## WORK ITEM
In the lines below, count those containing the word "class" and give the number alone.

··········

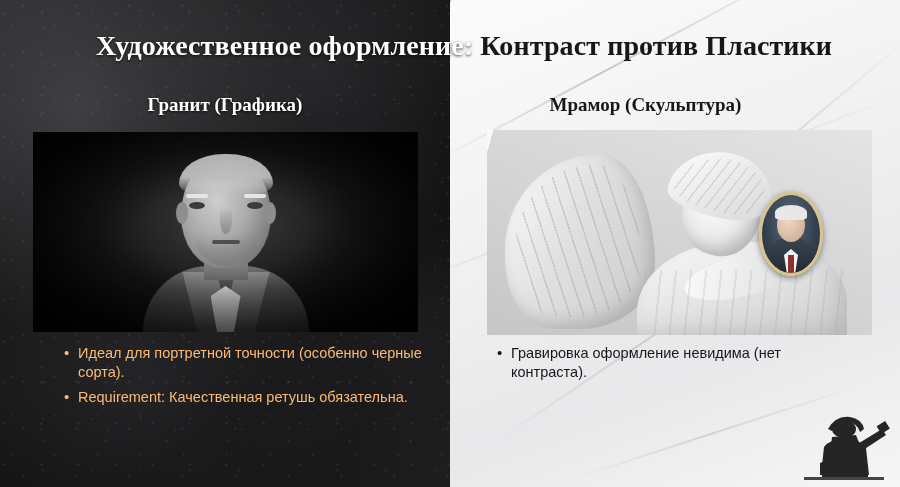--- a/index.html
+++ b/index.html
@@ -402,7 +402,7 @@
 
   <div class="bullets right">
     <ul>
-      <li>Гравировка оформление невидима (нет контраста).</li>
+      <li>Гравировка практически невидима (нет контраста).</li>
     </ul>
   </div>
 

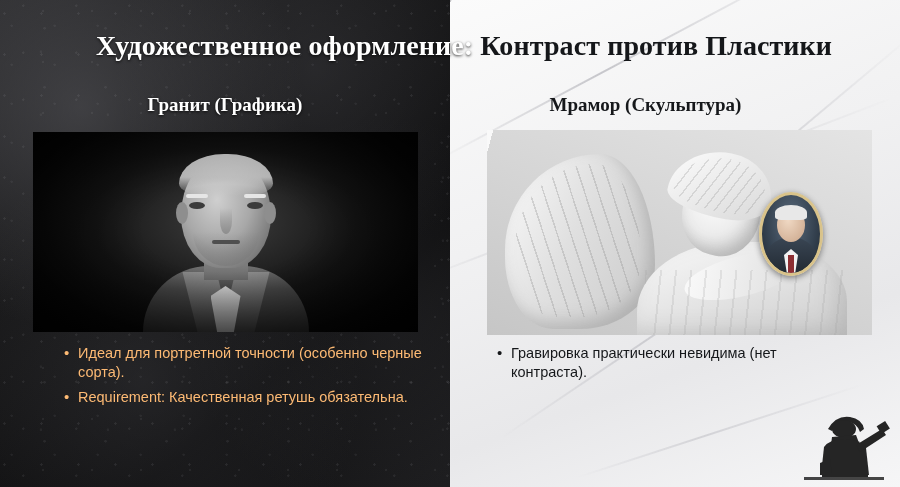--- a/index.html
+++ b/index.html
@@ -396,6 +396,7 @@
   <div class="bullets left">
     <ul>
       <li>Идеал для портретной точности (особенно черные сорта).</li>
+      <li>Высокий контраст позволяет передавать полутона с фотографической точностью.</li>
       <li>Requirement: Качественная ретушь обязательна.</li>
     </ul>
   </div>

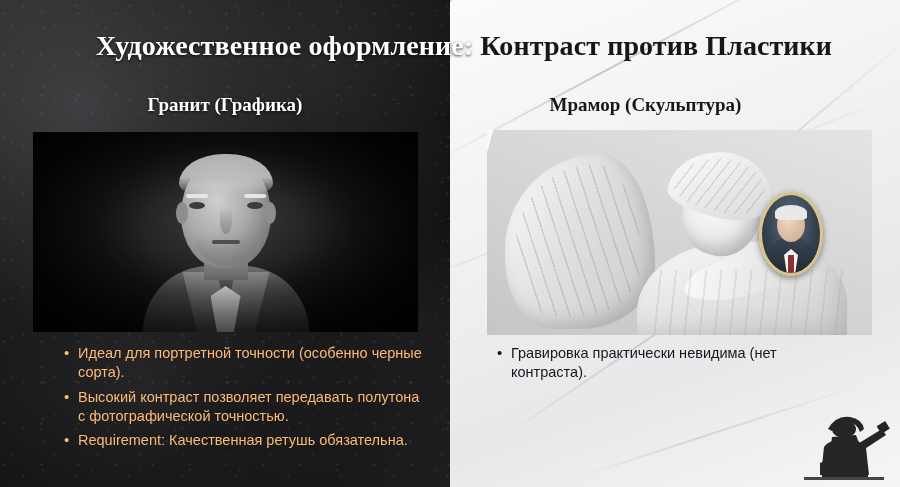--- a/index.html
+++ b/index.html
@@ -404,6 +404,7 @@
   <div class="bullets right">
     <ul>
       <li>Гравировка практически невидима (нет контраста).</li>
+      <li>Strength: Идеален для скульптуры и передачи 'света' благодаря полупрозрачности.</li>
     </ul>
   </div>
 

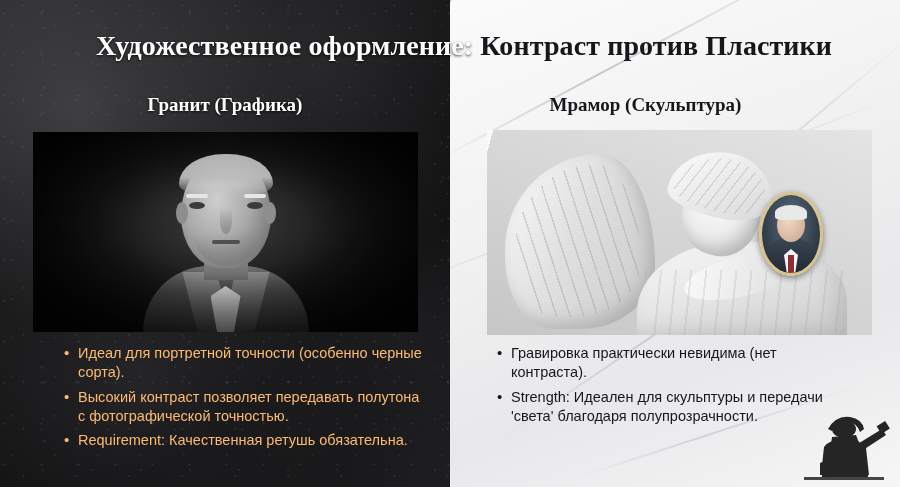--- a/index.html
+++ b/index.html
@@ -397,7 +397,6 @@
     <ul>
       <li>Идеал для портретной точности (особенно черные сорта).</li>
       <li>Высокий контраст позволяет передавать полутона с фотографической точностью.</li>
-      <li>Requirement: Качественная ретушь обязательна.</li>
     </ul>
   </div>
 

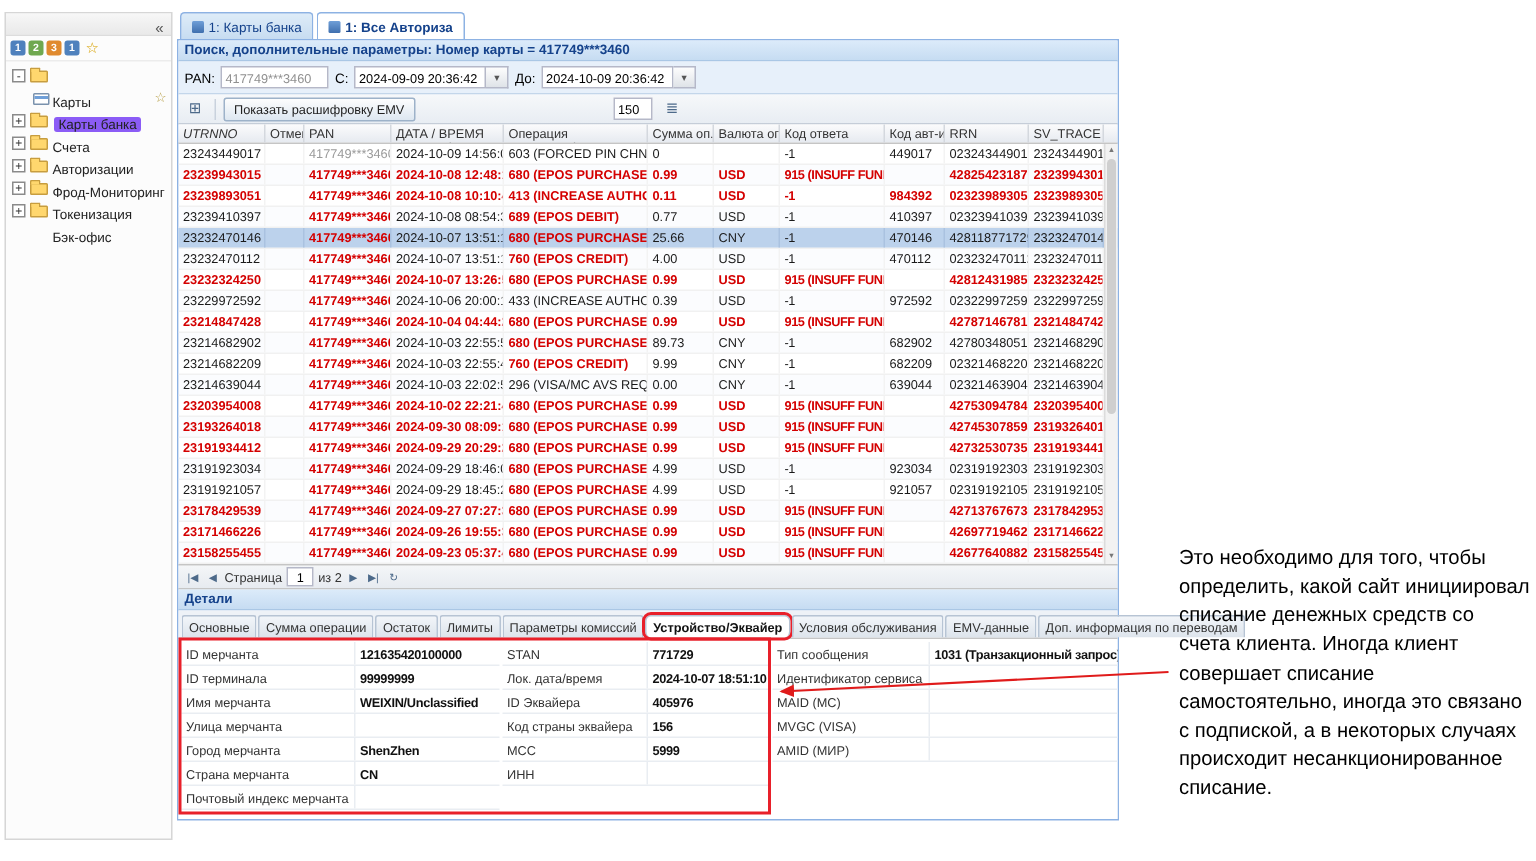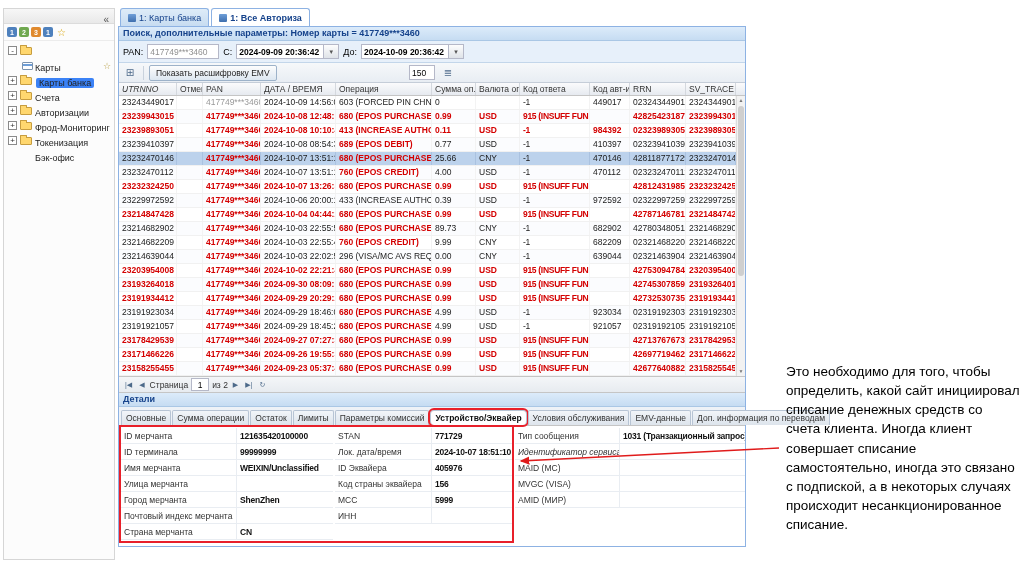--- a/index.html
+++ b/index.html
@@ -46,7 +46,7 @@
              border-bottom:1px solid #c3d6ea; font-size:9px; }
   .inp { height:15px; border:1px solid #b5b8c8; font-size:8.5px; padding:0 2px; background:#fff; font-family:inherit; }
   .pan { width:72px; color:#909090; }
-  .dt { width:88px;font-weight:bold; }
+  .dt { width:88px; }
   .datebox { display:inline-flex; }
   .calbtn { width:15px; height:15px; border:1px solid #b5b8c8; border-left:none;
             background:linear-gradient(#fdfdfd,#dfe3e8); font-size:7px; color:#555;

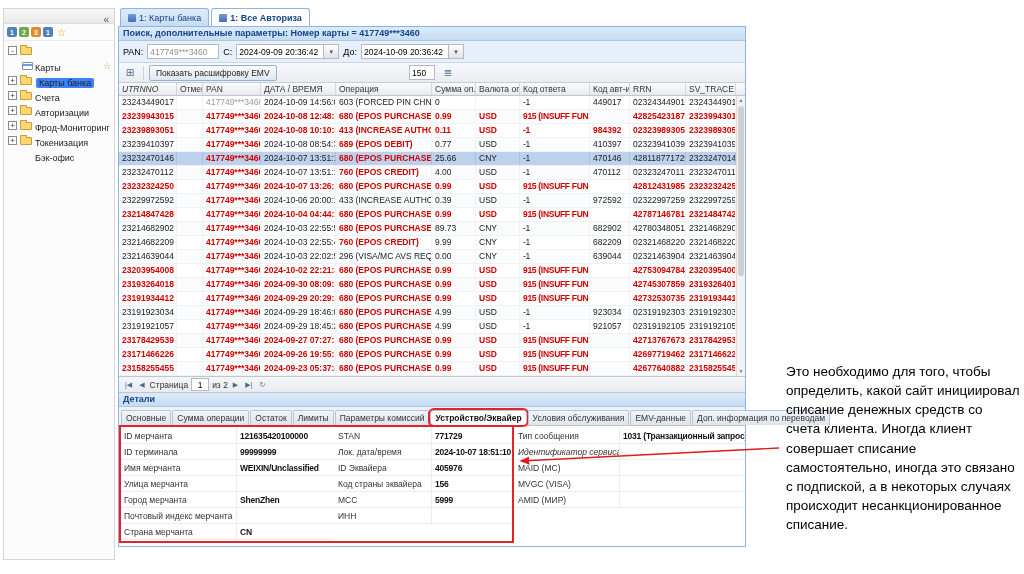--- a/index.html
+++ b/index.html
@@ -20,7 +20,7 @@
   .tree { padding-top:2px; }
   .titem { height:15px; display:flex; align-items:center; font-size:9px; color:#222; padding-left:4px; position:relative; cursor:pointer; white-space:nowrap; }
   .titem.child { padding-left:18px; }
-  .titem.sel .tlabel { background:#3b82f6; border-radius:2px; padding:0 3px; }
+  .titem.sel .tlabel { background:#8b5cf6; border-radius:2px; padding:0 3px; }
   .texp { width:9px; height:9px; border:1px solid #8a8a8a; background:#fff; font-size:8px; line-height:7px;
           text-align:center; color:#333; margin-right:3px; flex:0 0 auto; }
   .tfolder { width:12px; height:8px; background:#ffd76e; border:1px solid #c79d3f; border-radius:1px; margin-right:3px; position:relative; flex:0 0 auto; }

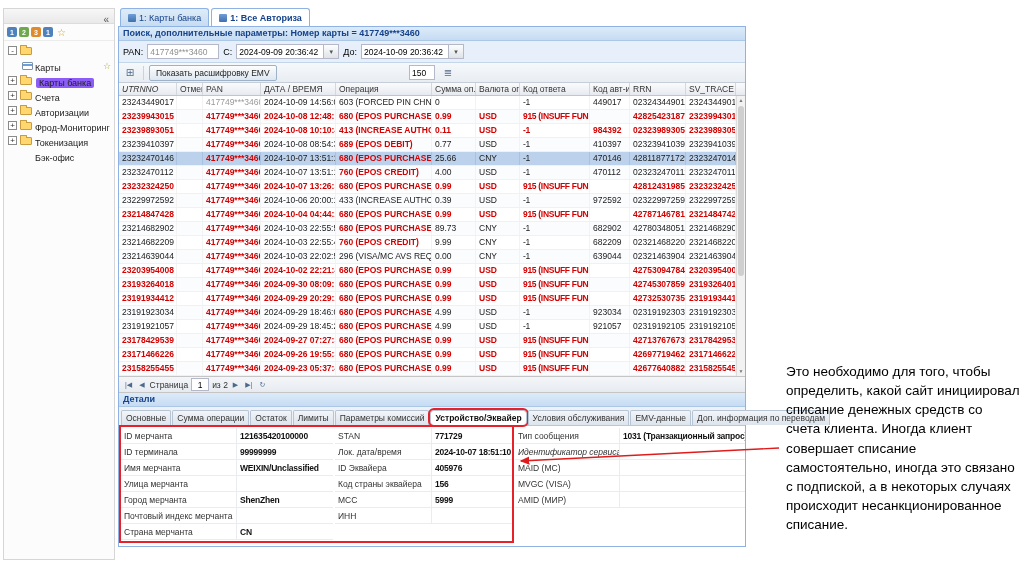--- a/index.html
+++ b/index.html
@@ -575,7 +575,7 @@
               <div class="dvalue">1031 (Транзакционный запрос)</div>
             </div>
             <div class="drow">
-              <div class="dlabel" style="width: 104px; font-style: italic;">Идентификатор сервиса</div>
+              <div class="dlabel" style="width: 104px;">Идентификатор сервиса</div>
               <div class="dvalue"></div>
             </div>
             <div class="drow">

··········

## ANSWER BOX
9